Senior MPs secretly filmed by journalists deny that they have broken the rules in a "cash for access" sting.

"Cash for access": the three-word phrase that makes our politicians' knees tremble the most, perhaps only behind "price of milk".

The Telegraphafter a torrid week for the paper, and Channel 4's Dispatches, have secretly filmed two high-profile politicians in conversation with a bogus Chinese company seeking to use their influence and contacts.

Jack Straw, Labour MP for Blackburn and former foreign secretary, was caught telling the undercover reporters that it was best to operate "under the radar" when trying to change EU rules, and revealed that this had been his approach in the past.

Sir Malcolm Rifkind, also an ex-foreign secretary, and chair of the intelligence and security select committee, boasted to the disguised journalists that he could offer “useful access” to every British ambassador in the world, because of his status. The Tory MP for Kensington also added: "I am self-employed nobody pays me a salary. I have to earn my income." This is in spite of his £67,000 MP's salary.

Both politicians have denied wrongdoing and have referred themselves to the Parliamentary Commissioner for Standards.

Rifkind's defence is that he believed the (fake) firm was seeking his help as a former foreign secretary, rather than in his current capacity as an MP: “I have never undertaken, nor would I undertake, any lobbying as an MP on behalf of any private organisation from which I was receiving remuneration.”

He told the BBC's Today programme this morning that he is "irritated and angry" about how his recorded conversation has been interpreted, but is not embarrassed. "These are very serious allegations," he warned. "They are unfounded and I’m going to fight them with all my strength."

Straw has been voluntarily suspended temporarily from the Labour party, "because of the way this appears", rather than because he feels he has broken the rules. Although he says he is "mortified" at falling into "a very skilful trap", he insists that his use of language during the conversation was not "necessarily wrong but can be taken out of context". However, he did "regret the fact that I ever saw these people".

He said he has "been absolutely scrupulous" during his 36 years in parliament, adding that the company wanted his services "once I'd left" (he is standing down in May). "The discussion with this bogus Chinese Hong Kong company was not about what I was going to do as a member of parliament," he argued.

The politicians' activities, whether or not they were breaking the rules, will return the debate about MPs' second jobs to the political agenda. This is a good opportunity for Ed Miliband to continue his "sticking it to the man" act, something that I have argued works well for him, following the recent tax avoidance row.

Miliband believes MPs should not have lucrative work on the side, and will ban Labour MPs from holding company directorships and earning more than 15 per cent of their income through outside interests after the next election.

Given entries:
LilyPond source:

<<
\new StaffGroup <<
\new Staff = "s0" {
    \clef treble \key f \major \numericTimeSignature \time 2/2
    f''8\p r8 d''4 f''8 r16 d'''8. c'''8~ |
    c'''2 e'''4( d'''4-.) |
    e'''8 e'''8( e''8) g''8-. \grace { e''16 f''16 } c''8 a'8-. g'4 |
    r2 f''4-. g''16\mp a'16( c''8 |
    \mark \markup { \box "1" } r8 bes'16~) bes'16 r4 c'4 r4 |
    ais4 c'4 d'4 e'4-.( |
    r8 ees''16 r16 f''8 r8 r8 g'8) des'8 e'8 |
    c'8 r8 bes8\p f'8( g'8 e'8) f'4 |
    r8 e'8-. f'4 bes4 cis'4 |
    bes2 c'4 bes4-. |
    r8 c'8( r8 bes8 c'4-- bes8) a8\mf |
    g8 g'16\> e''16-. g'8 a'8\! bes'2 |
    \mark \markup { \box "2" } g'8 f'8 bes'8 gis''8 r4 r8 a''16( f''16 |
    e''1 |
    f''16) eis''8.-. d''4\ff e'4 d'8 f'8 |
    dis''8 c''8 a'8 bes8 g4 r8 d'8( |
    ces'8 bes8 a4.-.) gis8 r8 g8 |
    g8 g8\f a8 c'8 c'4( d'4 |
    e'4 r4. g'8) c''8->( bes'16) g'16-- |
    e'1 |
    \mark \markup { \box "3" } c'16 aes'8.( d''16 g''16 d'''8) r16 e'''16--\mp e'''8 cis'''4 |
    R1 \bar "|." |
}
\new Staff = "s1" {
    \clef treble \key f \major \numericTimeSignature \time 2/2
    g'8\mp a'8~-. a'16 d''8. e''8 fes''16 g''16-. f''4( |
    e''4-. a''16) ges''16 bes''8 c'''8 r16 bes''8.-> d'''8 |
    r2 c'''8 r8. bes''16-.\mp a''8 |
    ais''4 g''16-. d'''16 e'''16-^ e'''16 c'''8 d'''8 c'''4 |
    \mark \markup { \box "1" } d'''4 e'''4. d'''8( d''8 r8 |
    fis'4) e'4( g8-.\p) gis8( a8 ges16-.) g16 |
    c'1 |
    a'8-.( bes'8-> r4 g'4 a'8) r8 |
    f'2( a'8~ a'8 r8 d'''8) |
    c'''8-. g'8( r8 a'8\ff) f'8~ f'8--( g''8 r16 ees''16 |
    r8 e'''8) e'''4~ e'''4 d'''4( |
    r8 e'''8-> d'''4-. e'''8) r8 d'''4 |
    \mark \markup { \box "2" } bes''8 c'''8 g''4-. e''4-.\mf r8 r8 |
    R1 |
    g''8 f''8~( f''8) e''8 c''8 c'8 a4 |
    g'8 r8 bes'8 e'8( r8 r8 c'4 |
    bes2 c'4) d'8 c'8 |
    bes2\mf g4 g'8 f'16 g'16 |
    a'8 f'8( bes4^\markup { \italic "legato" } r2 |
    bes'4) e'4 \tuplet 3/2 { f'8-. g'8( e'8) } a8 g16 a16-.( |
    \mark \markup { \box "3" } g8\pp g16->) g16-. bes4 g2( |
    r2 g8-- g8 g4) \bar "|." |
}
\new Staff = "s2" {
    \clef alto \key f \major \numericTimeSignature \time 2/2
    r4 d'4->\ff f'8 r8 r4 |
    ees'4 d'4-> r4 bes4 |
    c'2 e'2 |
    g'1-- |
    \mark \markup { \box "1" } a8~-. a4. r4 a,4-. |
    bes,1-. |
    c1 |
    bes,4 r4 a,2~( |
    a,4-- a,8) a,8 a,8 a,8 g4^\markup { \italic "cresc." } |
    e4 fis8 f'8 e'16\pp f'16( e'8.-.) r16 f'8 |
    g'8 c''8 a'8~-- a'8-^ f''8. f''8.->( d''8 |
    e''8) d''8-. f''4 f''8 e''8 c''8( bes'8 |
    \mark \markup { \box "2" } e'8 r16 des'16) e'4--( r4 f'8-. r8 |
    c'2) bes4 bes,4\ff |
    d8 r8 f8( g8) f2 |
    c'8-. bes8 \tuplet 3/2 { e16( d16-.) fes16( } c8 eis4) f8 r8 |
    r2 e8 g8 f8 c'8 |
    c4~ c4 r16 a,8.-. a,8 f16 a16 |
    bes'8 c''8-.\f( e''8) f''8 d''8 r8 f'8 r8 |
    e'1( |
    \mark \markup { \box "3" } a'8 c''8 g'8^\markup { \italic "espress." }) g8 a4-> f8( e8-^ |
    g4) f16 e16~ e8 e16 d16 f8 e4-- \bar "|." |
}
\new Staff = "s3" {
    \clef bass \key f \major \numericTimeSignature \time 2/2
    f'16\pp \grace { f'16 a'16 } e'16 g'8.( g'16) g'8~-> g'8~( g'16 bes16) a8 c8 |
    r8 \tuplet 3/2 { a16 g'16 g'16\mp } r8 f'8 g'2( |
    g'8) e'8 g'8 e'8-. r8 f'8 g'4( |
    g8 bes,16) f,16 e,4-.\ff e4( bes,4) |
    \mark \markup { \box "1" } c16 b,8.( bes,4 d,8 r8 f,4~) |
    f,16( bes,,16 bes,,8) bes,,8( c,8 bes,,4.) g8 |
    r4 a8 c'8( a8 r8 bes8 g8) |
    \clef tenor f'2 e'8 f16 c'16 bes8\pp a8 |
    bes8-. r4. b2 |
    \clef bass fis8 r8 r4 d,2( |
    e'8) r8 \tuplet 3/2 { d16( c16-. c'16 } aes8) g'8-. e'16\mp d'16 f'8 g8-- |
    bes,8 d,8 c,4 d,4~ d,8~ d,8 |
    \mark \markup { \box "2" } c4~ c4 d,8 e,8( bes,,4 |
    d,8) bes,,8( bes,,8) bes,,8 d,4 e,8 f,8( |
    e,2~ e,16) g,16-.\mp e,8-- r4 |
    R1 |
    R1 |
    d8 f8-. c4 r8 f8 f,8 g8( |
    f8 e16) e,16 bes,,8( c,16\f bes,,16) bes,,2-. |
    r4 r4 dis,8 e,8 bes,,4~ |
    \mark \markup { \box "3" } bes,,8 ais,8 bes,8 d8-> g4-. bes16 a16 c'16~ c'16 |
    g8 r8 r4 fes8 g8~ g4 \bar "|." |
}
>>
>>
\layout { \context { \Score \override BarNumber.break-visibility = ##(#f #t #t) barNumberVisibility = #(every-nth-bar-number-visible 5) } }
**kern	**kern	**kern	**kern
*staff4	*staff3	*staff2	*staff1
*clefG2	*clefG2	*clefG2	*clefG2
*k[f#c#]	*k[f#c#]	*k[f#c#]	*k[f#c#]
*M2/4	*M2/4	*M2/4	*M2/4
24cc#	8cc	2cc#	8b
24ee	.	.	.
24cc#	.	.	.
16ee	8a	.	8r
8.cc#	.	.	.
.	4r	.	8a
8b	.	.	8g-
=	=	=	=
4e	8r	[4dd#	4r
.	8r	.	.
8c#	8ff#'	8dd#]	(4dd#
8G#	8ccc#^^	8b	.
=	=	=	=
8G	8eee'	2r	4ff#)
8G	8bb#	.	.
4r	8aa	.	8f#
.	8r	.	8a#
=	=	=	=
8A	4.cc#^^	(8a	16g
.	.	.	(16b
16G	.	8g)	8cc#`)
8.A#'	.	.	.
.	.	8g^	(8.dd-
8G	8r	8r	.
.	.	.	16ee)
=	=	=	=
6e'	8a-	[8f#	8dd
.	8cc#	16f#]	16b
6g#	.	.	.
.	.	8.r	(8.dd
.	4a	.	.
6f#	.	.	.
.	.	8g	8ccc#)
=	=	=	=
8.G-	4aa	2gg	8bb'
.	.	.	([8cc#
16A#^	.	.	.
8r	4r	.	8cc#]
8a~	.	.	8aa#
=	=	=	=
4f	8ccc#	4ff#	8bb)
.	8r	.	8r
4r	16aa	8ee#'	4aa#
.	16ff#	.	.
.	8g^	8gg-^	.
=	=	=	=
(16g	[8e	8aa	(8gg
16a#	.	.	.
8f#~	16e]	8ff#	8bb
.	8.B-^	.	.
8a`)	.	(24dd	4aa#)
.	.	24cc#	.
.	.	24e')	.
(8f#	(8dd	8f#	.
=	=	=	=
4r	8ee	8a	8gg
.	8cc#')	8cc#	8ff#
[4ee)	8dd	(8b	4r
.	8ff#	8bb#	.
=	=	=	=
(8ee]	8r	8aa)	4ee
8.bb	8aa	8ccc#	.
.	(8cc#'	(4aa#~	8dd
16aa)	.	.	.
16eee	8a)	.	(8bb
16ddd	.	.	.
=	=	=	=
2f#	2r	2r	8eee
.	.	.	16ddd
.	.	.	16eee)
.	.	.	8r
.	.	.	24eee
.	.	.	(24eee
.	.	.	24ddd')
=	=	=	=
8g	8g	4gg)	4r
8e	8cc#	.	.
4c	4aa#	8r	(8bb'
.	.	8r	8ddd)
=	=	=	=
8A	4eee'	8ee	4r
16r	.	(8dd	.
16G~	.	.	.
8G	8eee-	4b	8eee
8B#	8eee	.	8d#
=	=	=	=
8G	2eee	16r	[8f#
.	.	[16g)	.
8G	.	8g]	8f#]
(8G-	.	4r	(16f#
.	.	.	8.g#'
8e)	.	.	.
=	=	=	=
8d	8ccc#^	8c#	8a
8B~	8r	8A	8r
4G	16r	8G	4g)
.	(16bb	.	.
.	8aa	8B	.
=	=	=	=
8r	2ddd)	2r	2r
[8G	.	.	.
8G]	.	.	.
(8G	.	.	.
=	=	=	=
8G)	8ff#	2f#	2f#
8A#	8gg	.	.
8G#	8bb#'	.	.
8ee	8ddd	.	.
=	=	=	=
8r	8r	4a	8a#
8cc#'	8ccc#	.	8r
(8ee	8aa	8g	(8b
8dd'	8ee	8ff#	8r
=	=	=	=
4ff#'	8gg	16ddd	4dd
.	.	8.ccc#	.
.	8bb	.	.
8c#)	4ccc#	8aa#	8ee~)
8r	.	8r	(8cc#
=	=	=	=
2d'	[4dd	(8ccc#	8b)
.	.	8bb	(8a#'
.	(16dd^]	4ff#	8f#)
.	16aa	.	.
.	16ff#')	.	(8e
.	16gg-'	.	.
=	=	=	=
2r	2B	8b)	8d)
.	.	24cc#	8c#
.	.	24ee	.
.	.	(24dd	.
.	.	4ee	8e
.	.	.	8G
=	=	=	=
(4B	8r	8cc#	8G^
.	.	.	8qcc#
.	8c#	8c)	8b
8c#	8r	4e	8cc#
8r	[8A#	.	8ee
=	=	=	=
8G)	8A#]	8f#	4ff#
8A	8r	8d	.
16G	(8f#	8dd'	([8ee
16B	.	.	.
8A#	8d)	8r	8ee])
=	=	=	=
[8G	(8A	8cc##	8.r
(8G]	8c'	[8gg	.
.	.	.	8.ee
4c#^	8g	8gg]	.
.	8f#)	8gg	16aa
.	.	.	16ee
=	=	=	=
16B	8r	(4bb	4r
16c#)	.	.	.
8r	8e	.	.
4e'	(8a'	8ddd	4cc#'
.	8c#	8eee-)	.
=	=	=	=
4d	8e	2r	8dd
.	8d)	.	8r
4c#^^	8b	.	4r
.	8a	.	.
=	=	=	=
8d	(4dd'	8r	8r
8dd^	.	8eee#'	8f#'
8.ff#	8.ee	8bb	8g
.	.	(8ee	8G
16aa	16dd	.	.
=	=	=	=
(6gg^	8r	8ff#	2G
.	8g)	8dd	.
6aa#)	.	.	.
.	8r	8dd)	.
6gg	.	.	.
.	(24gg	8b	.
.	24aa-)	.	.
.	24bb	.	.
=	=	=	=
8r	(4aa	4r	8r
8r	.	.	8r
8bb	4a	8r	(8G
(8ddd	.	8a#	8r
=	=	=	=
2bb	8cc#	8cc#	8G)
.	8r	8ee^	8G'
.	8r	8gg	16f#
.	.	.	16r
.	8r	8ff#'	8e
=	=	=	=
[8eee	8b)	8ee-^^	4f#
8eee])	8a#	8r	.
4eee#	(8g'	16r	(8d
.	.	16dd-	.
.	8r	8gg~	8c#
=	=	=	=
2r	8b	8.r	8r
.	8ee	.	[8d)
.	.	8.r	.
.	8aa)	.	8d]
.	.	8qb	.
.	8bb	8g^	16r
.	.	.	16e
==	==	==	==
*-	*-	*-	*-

Problems to work on:
(a) Name every politician mentioned by name in the cash-for-access article.
(b) Pick out every line of the records that contains the string "italic", copying each one. Matches must have the same case.
The records have nothing to do with the cash-for-access article.

Solutions to the tasks:
(a) Jack Straw, Sir Malcolm Rifkind, Ed Miliband

(b)
    a'8 f'8( bes4^\markup { \italic "legato" } r2 |
    a,4-- a,8) a,8 a,8 a,8 g4^\markup { \italic "cresc." } |
    \mark \markup { \box "3" } a'8 c''8 g'8^\markup { \italic "espress." }) g8 a4-> f8( e8-^ |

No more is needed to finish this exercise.